El proceso de calibración implica que los consumidores ahorran e invierten el 15% de lo que producen, que la tecnología (o conocimiento) crece a una tasa del 1.1% anual, y que la población crece al 1.8% por año. Otros cálculos nos permiten estimar el stock de capital del año 1950 y fijar el parámetro que determina qué tan importante es el factor trabajo en la función de producción, pero no discutiremos eso aquí. La figura 3 muestra qué tan bien sirve el modelo para entender lo que ocurrió con el producto agregado entre 1950 y 1975. Recordemos que no estamos usando ese período para elegir los parámetros del modelo. (En esta figura, y en las que sigue, el parámetro  representa la tasa de crecimiento de la productividad.)

Mi opinión es que el modelo explica muy bien el crecimiento argentino de esos 25 años: las diferencias entre la predicción y los datos son fluctuaciones de corto/mediano plazo, cosas que el modelo no fue diseñado para explicar.

La pregunta que nos hacemos ahora es, ¿qué ocurre con las predicciones del modelo de Solow durante el período posterior a 1975? Continuando la simulación obtenemos lo que se ve en la Figura 4. Como vemos, el modelo falla miserablemente. 

Figura 3

Figura 4

La diferencia entre la predicción del modelo y los datos refleja la gran divergencia. Una interpretación posible es que esa diferencia refleja lo que pudo haber ocurrido, pero no ocurrió. La Figura 5 muestra una forma equivalente de ver la divergencia: representa la diferencia proporcional entre la predicción y los datos. Por ejemplo, la figura muestra que el PIB observado en 2010 fue solamente el 60 % de lo que podría haber sido si la economía hubiese seguido creciendo como predecía el modelo de Solow.

Figura 5

¿Qué está detrás de la gran divergencia? De acuerdo al modelo, no es ni la tasa de inversión baja ni la tasa de crecimiento poblacional: es la tasa de acumulación de conocimiento, o productividad. La Figura 6 muestra un ejercicio alternativo en donde la tasa de crecimiento de la productividad  es solo del 0.5% anual en vez del 1.1% que calibramos usando datos entre 1930 y 1949. La figura sugiere que en algún momento en la década de 1970 hubo un cambio estructural en la tasa de crecimiento de la productividad. Esa pequeña diferencia del 0.6% en la tasa de crecimiento de la productividad está detrás de la enorme diferencia entre los niveles del PIB que se observan en la Figura 6.
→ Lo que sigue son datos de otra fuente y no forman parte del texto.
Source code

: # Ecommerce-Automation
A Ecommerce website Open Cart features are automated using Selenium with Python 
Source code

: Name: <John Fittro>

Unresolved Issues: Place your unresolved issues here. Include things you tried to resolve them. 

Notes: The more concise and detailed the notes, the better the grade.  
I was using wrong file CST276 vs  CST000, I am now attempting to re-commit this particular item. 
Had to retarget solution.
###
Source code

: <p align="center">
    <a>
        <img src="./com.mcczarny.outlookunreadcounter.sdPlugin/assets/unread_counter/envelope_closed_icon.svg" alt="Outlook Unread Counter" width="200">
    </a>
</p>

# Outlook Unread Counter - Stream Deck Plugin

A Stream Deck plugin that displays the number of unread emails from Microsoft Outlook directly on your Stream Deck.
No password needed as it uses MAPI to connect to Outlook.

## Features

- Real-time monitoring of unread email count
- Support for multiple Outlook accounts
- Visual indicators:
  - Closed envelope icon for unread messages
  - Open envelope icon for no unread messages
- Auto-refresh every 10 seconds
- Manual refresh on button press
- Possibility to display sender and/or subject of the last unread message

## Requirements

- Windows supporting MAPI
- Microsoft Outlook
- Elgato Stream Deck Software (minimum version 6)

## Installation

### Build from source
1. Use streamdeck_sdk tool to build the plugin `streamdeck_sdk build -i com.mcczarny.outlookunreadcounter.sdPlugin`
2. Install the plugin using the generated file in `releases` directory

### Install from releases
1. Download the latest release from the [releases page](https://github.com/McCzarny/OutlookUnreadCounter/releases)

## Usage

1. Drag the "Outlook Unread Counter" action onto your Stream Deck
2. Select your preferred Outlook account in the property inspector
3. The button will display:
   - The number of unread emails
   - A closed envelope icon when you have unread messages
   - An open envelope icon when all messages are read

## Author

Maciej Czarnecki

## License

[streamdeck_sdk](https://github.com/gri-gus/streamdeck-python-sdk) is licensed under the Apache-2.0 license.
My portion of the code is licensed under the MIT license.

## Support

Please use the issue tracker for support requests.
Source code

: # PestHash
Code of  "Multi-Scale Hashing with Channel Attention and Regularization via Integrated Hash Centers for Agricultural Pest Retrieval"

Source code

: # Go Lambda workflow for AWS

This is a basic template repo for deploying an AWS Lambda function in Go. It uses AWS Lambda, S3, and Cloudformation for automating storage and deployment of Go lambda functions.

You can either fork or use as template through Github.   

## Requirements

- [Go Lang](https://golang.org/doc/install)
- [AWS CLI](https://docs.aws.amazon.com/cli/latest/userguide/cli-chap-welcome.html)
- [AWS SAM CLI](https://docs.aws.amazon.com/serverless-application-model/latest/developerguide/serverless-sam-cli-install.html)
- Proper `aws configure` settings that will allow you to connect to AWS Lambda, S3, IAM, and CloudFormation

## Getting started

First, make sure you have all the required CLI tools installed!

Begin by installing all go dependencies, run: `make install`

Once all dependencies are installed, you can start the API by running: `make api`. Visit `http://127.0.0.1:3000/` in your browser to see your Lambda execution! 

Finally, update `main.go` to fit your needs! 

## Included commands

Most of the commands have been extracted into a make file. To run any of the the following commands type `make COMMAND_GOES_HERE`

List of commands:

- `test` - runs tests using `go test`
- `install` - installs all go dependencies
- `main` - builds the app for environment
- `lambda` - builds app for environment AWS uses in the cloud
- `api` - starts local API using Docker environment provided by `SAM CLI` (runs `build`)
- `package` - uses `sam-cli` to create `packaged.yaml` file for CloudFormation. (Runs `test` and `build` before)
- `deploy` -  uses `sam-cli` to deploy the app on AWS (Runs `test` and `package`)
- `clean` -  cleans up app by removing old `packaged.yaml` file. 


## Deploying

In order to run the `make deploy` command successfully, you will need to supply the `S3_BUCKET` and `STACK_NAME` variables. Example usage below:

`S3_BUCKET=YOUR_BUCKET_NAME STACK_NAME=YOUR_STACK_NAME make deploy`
Una conjetura posible para explicar el estancamiento de la productividad es el ida y vuelta de reformas y contra-reformas. Las reformas y contra-reformas, que nunca llegaron a establecerse por mucho tiempo, generaron en el camino grandes distorsiones en la economía. Aperturas, liberalizaciones y desregulaciones repentinas no llegaron a dar sus frutos, pero tuvieron altos costos sociales por la dificultad de reasignar recursos en la economía, particularmente entre aquellas personas con un capital humano específico a los sectores perjudicados por los cambios. Estos costos sociales fueron los que terminaron por eliminar muchas reformas que, en principio, podrían haber sido deseables pero que fueron demasiado costosas en el corto y mediano plazo. Las contra-reformas se vieron reflejadas en medidas voluntaristas anti-mercado las que, a su vez, inhibieron los incentivos a aumentar la productividad e incentivaron actividades que poco tienen que ver con la producción, como el arbitraje entre activos con precios artificialmente distorsionados. Como las contra-reformas son eventualmente insostenibles y muy distorsivas, terminan reduciendo la productividad agregada generando la semilla para un nuevo ciclo de reformas y contra-reformas.